WORK TASK: Find and copy the lines in the records beneath this task that contain the word "uses".

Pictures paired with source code
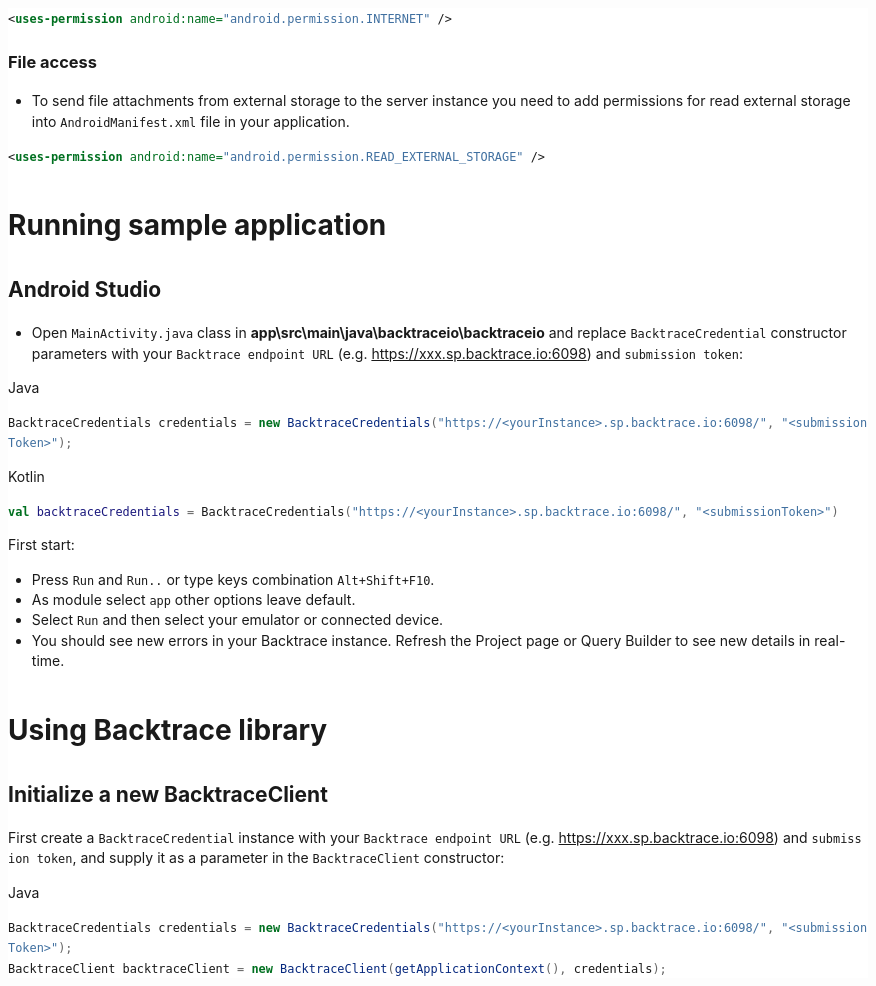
 ```xml
<uses-permission android:name="android.permission.INTERNET" />
```

### File access
* To send file attachments from external storage to the server instance you need to add permissions for read external storage into `AndroidManifest.xml` file in your application.

```xml
<uses-permission android:name="android.permission.READ_EXTERNAL_STORAGE" />
```


# Running sample application
## Android Studio <a name="sample-app-android-studio"></a>

- Open `MainActivity.java` class in **app\src\main\java\backtraceio\backtraceio** and replace `BacktraceCredential` constructor parameters with your `Backtrace endpoint URL` (e.g. https://xxx.sp.backtrace.io:6098) and `submission token`:

Java
```java
BacktraceCredentials credentials = new BacktraceCredentials("https://<yourInstance>.sp.backtrace.io:6098/", "<submissionToken>");
```

Kotlin
```kotlin
val backtraceCredentials = BacktraceCredentials("https://<yourInstance>.sp.backtrace.io:6098/", "<submissionToken>")
```

First start:
- Press `Run` and `Run..` or type keys combination `Alt+Shift+F10`.
- As module select `app` other options leave default.
- Select `Run` and then select your emulator or connected device.
- You should see new errors in your Backtrace instance. Refresh the Project page or Query Builder to see new details in real-time.

# Using Backtrace library  <a name="using-backtrace"></a>
## Initialize a new BacktraceClient <a name="using-backtrace-initialization"></a>

First create a `BacktraceCredential` instance with your `Backtrace endpoint URL` (e.g. https://xxx.sp.backtrace.io:6098) and `submission token`, and supply it as a parameter in the `BacktraceClient` constructor:

Java
```java
BacktraceCredentials credentials = new BacktraceCredentials("https://<yourInstance>.sp.backtrace.io:6098/", "<submissionToken>");
BacktraceClient backtraceClient = new BacktraceClient(getApplicationContext(), credentials);
```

TASK SOLUTION:
<uses-permission android:name="android.permission.INTERNET" />
<uses-permission android:name="android.permission.READ_EXTERNAL_STORAGE" />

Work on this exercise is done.